Mine was a strange upbringing in some respects. We ended up in Wirral because my parents are southerners, but they moved north. My mother contracted polio, and my father had come out of the Marines; it was very difficult to have a disabled wife and travel the world. He inherited from my step-grandfather the running of a printing works in Liverpool – and so rather like the beginnings of a sitcom this southern family relocated.
As a result, I was brought up in the school system as it was presented to us on the Wirral, which was a number of prep schools – one of which was called Kingsmead, and that was the one I went to. I left when I was 13 and went 250 miles away to Sussex to a Christian monastery called Worth, which is not a school I was particularly happy with.

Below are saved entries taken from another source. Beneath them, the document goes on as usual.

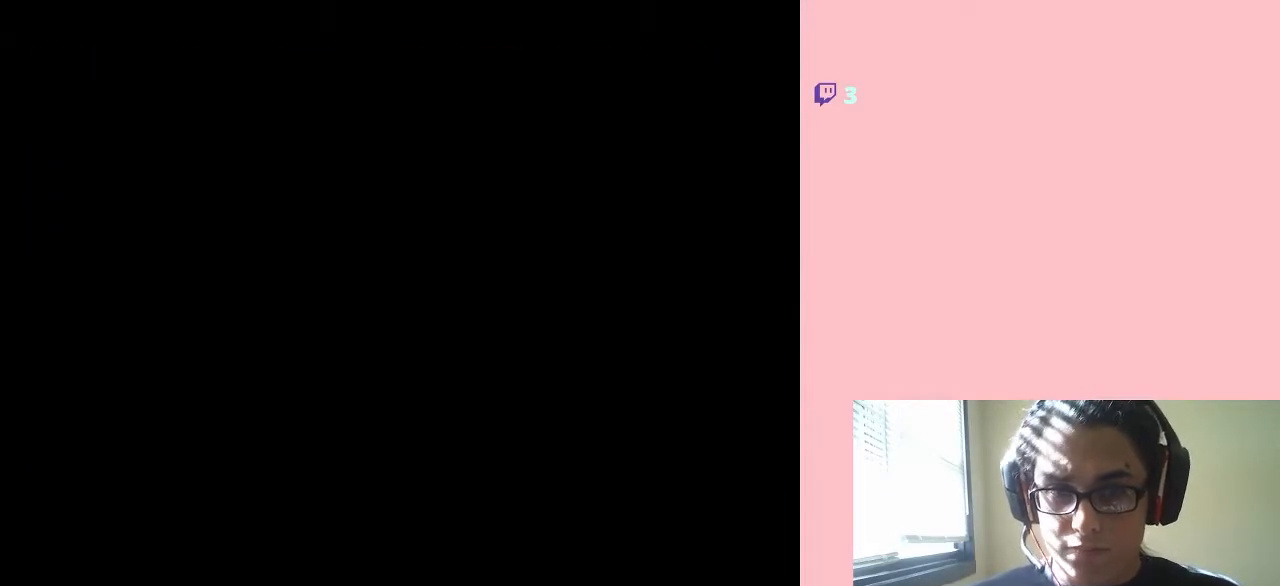
{"buttons": ["DPAD_RIGHT"], "left_stick": "center", "right_stick": "center", "events": []}
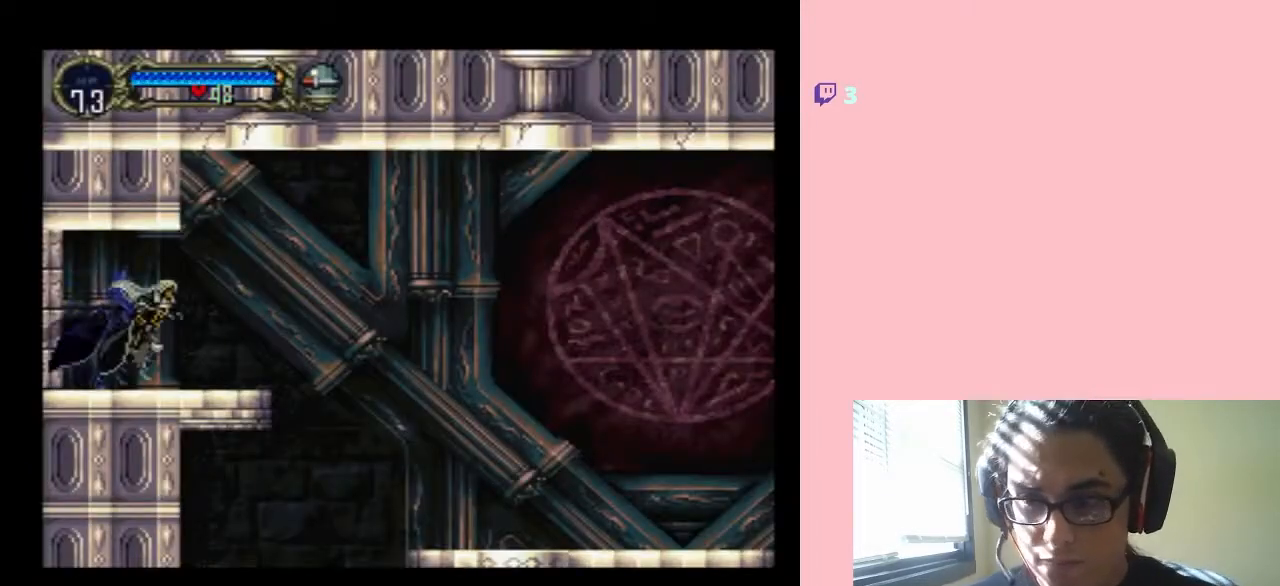
{"buttons": [], "left_stick": "center", "right_stick": "center", "events": [[367, "DPAD_RIGHT", "up"]]}
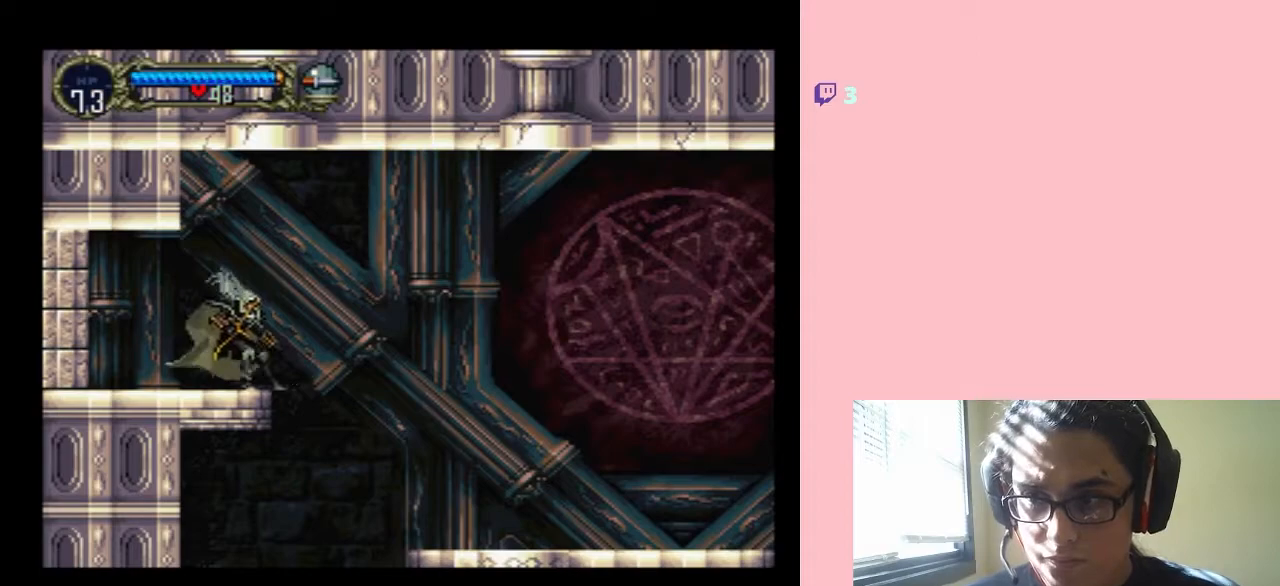
{"buttons": [], "left_stick": "center", "right_stick": "center", "events": []}
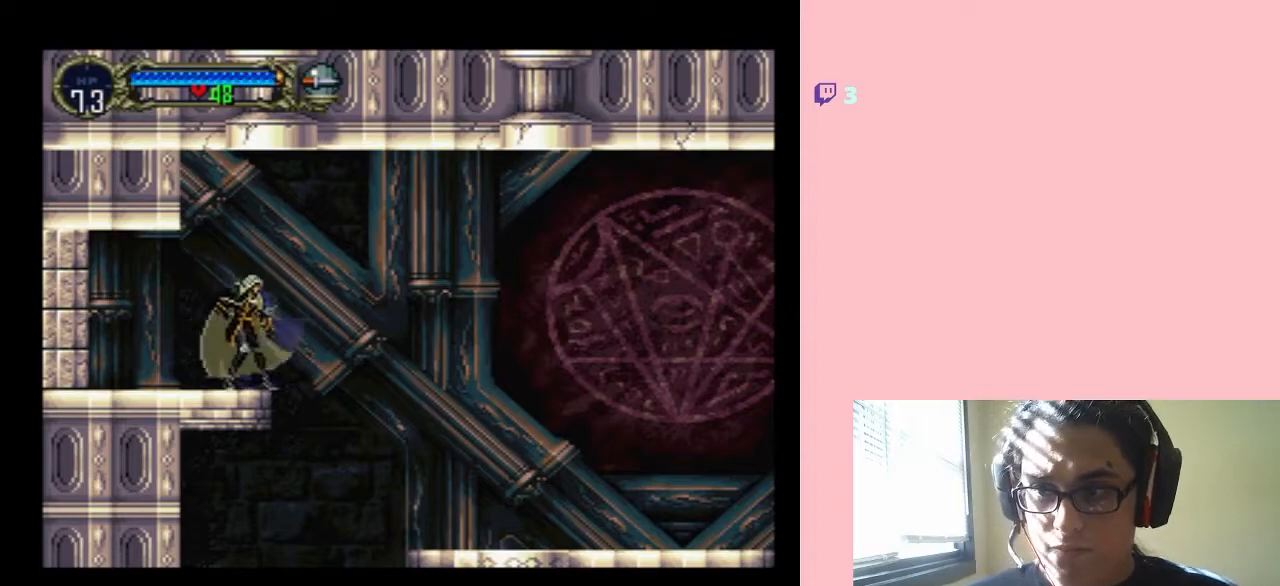
{"buttons": ["DPAD_DOWN", "DPAD_RIGHT"], "left_stick": "center", "right_stick": "center", "events": [[350, "DPAD_UP", "down"], [450, "DPAD_RIGHT", "down"], [450, "DPAD_UP", "up"], [483, "DPAD_DOWN", "down"]]}
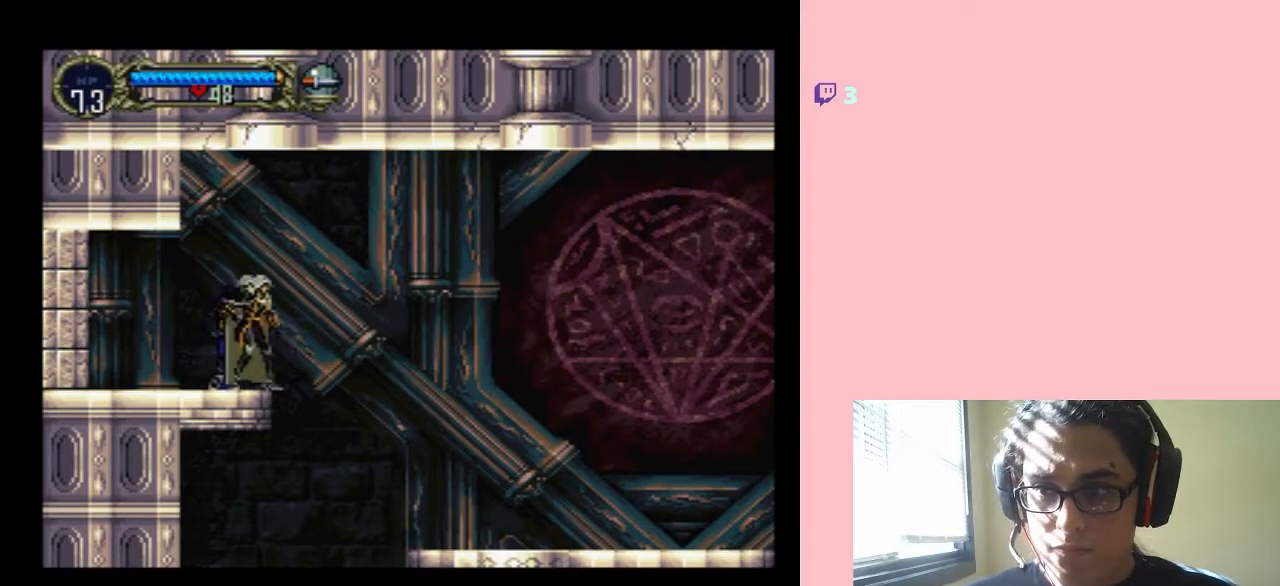
{"buttons": ["Y"], "left_stick": "center", "right_stick": "center", "events": [[17, "DPAD_RIGHT", "up"], [133, "DPAD_DOWN", "up"], [133, "DPAD_LEFT", "down"], [233, "DPAD_UP", "down"], [283, "DPAD_LEFT", "up"], [283, "DPAD_RIGHT", "down"], [317, "DPAD_UP", "up"], [350, "Y", "down"], [500, "DPAD_RIGHT", "up"]]}
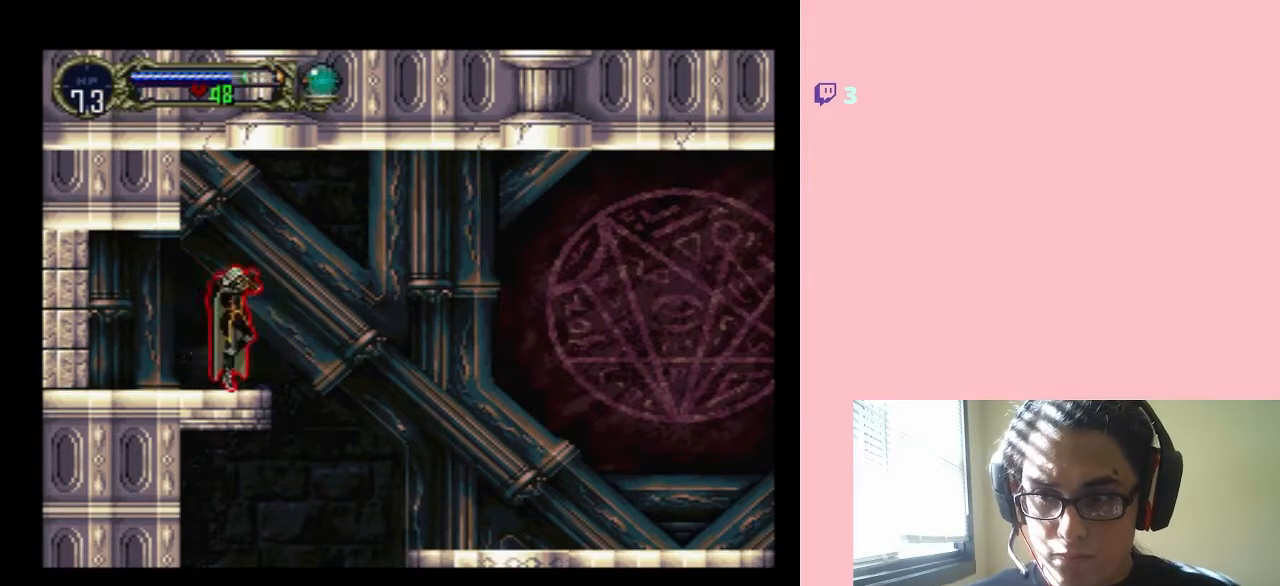
{"buttons": [], "left_stick": "center", "right_stick": "center", "events": [[100, "Y", "up"]]}
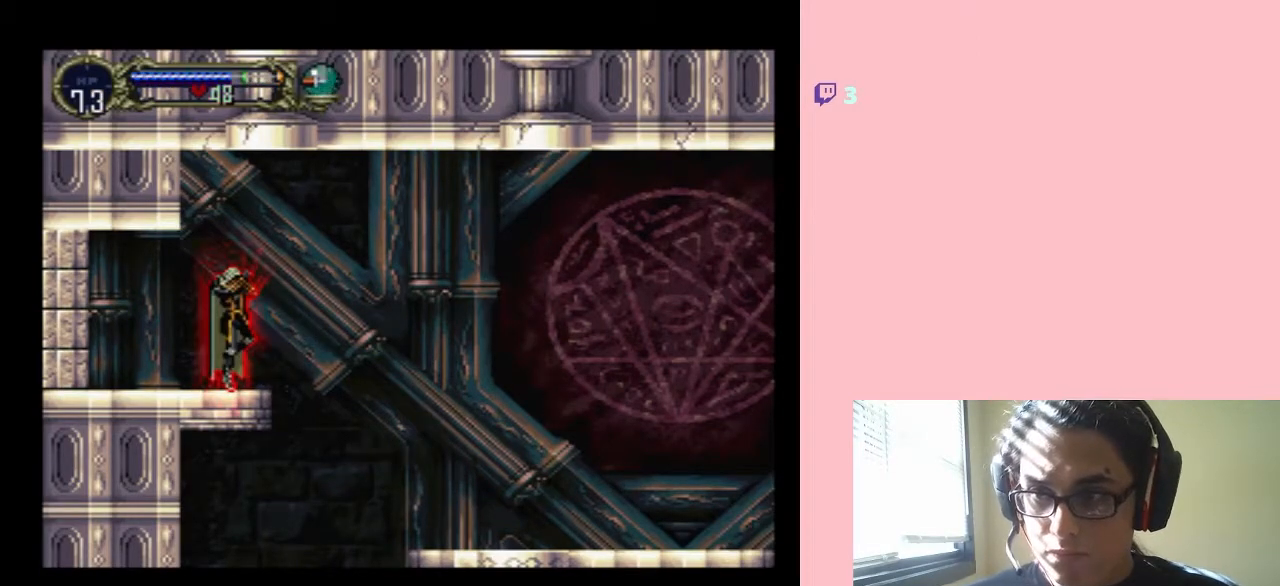
{"buttons": [], "left_stick": "center", "right_stick": "center", "events": []}
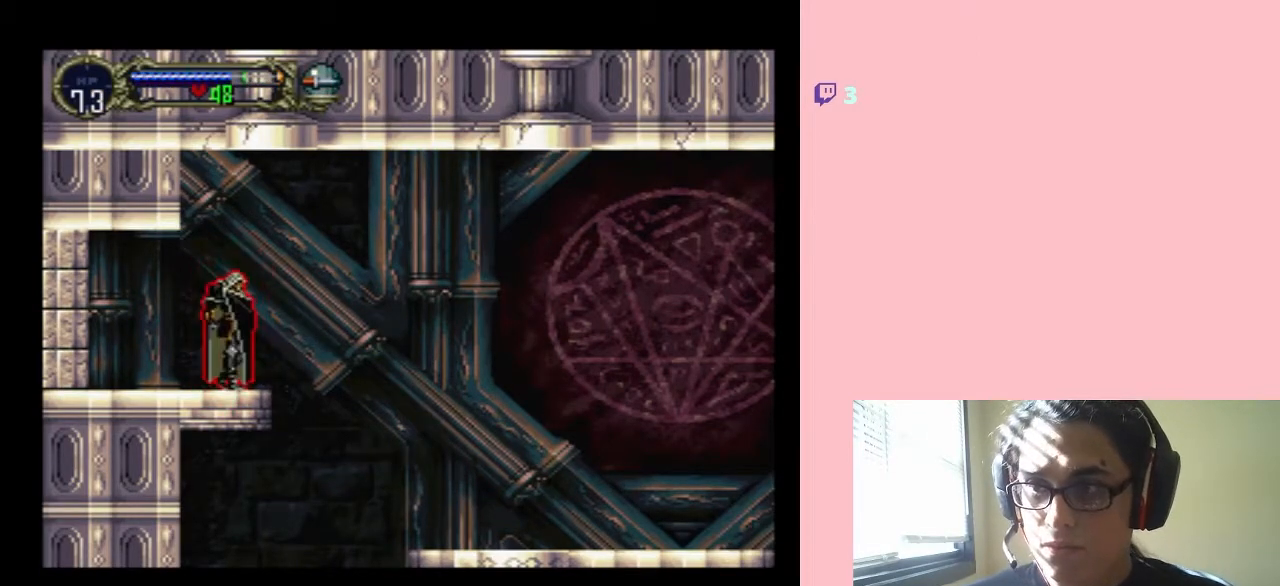
{"buttons": [], "left_stick": "center", "right_stick": "center", "events": []}
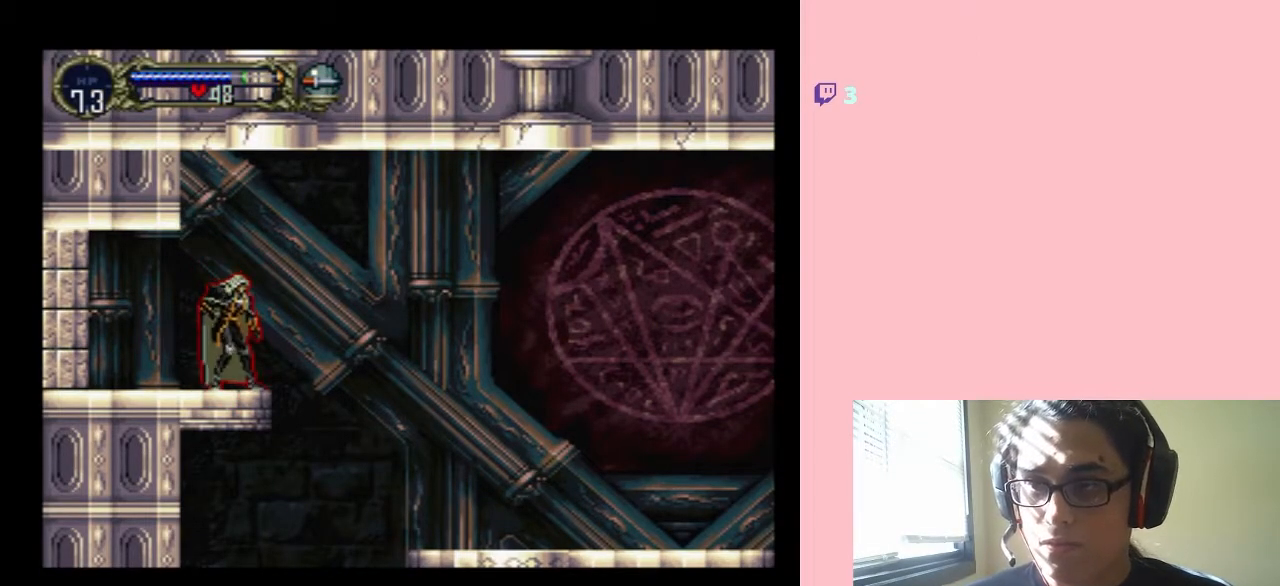
{"buttons": [], "left_stick": "center", "right_stick": "center", "events": []}
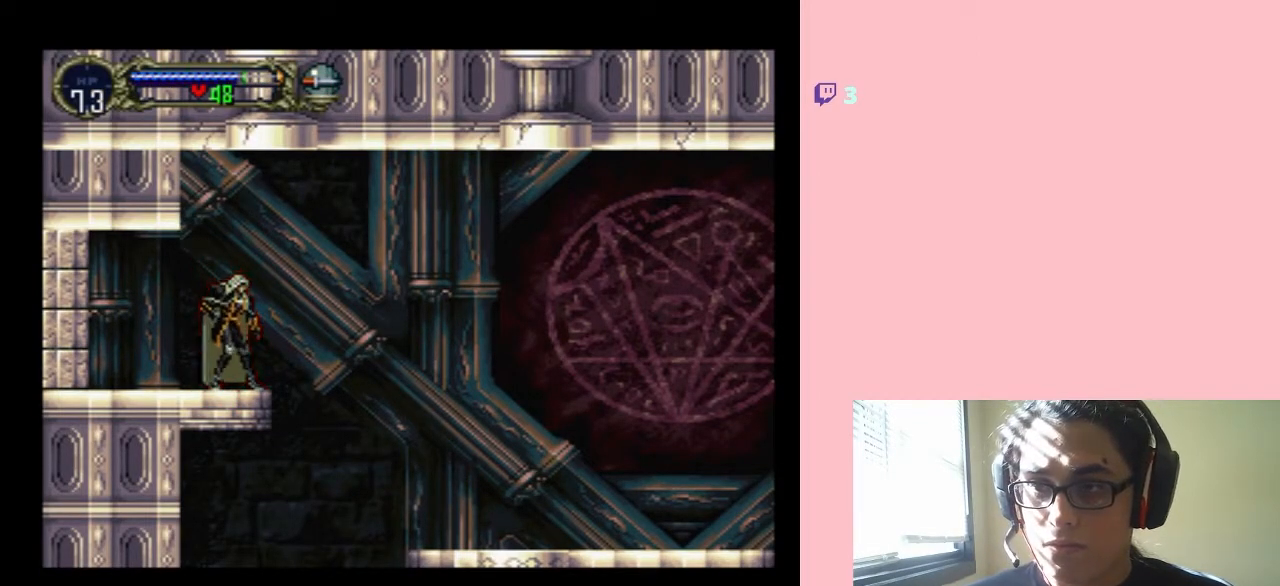
{"buttons": [], "left_stick": "center", "right_stick": "center", "events": []}
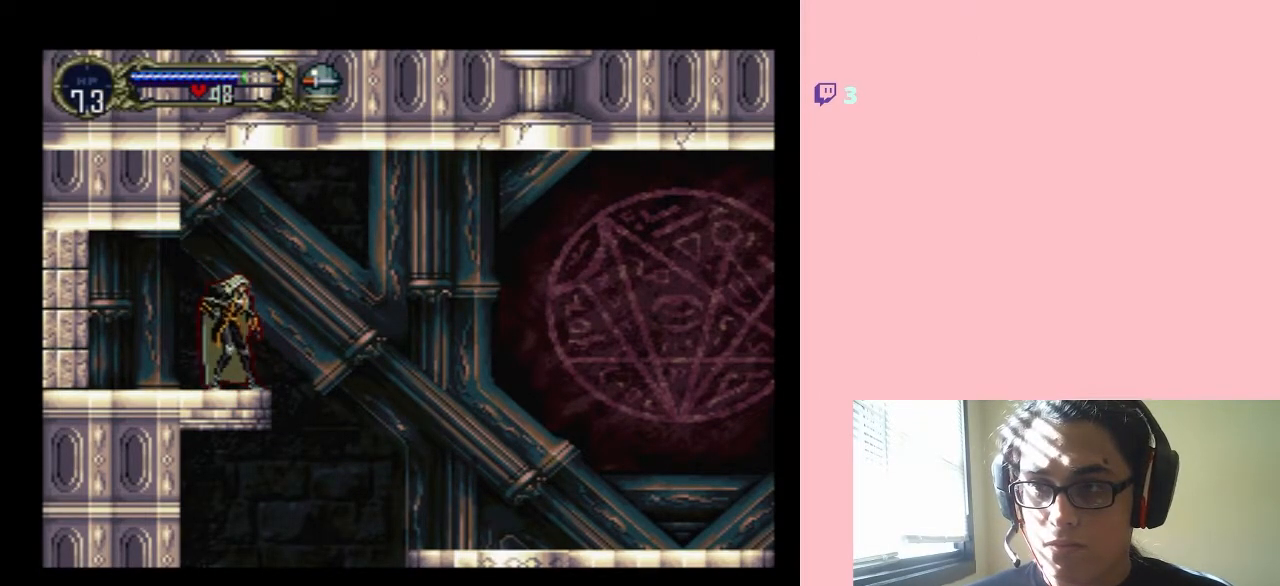
{"buttons": [], "left_stick": "center", "right_stick": "center", "events": []}
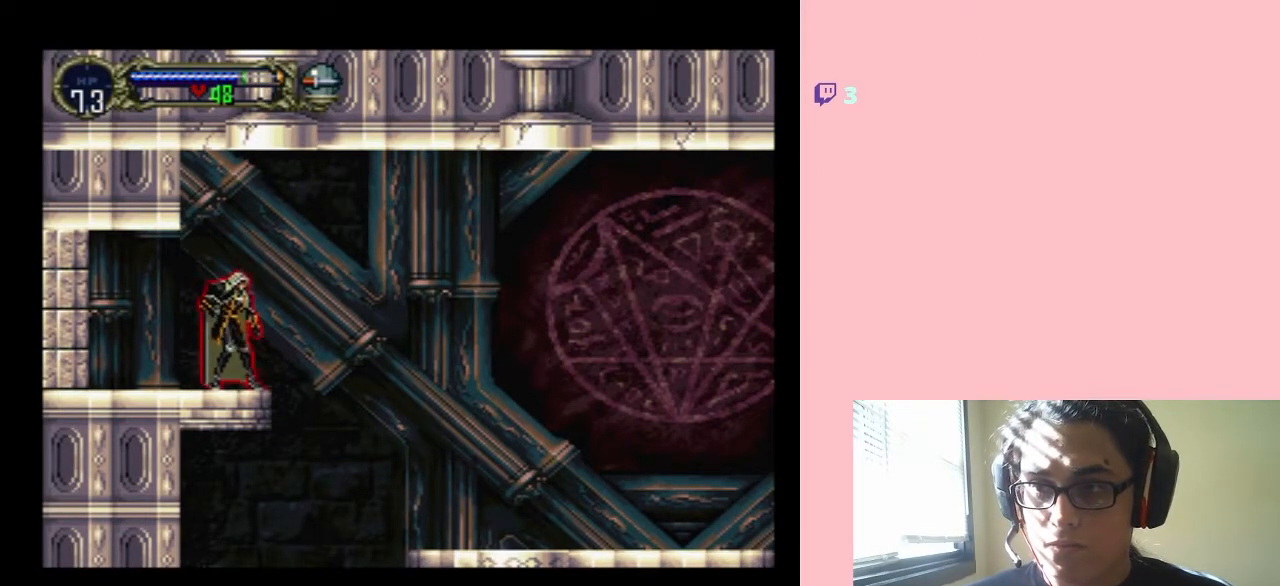
{"buttons": ["DPAD_DOWN"], "left_stick": "center", "right_stick": "center", "events": [[250, "DPAD_UP", "down"], [417, "DPAD_DOWN", "down"], [417, "DPAD_LEFT", "down"], [417, "DPAD_UP", "up"], [483, "DPAD_LEFT", "up"]]}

But during that period from when I was ten to around 14, I would buy things from antique shops. This was my start. If you’re interested in historical objects as I am, the most glorious opportunity for a young enthusiast – and that’s especially so if there’s someone who can initially guide them – is the understanding of hallmarks. These are like hieroglyphs. One time, I went into an antique shop at the behest of my mother, and there was this woman called Xena Roberts, a retired schoolteacher.
It changed me. I remember the atmosphere in there, particularly the smell of silver dip and sulphur – the smell of hell in fact. There was also the sweet smell of furniture polish and fags. Xena smoked endless No. 6’s. In a sort of hectoring way, she got me to pick up a spoon, making me forget why I had come in there. I turned it over, as one does, and she asked me what I saw there. With hallmarks, the first thing you sometimes notice is the head of the King or Queen who is on the throne. And then you see the so-called lion passant – that magnificent thing which goes back to Richard the Lionheart.
That’s not all. Then you’ve got the initials of the person who made it, whose name you can look up – as well as the city where it was smelted. Then there’s usually a letter of the alphabet relating to the year in which it was made. There would be different alphabets as the years went on and combining that with the head of whoever’s on the throne, you could know a lot about that object. It was a glorious set of insights – an education in itself. It was a portal into transforming objects with knowledge, and it was the starting point of me getting interested in art.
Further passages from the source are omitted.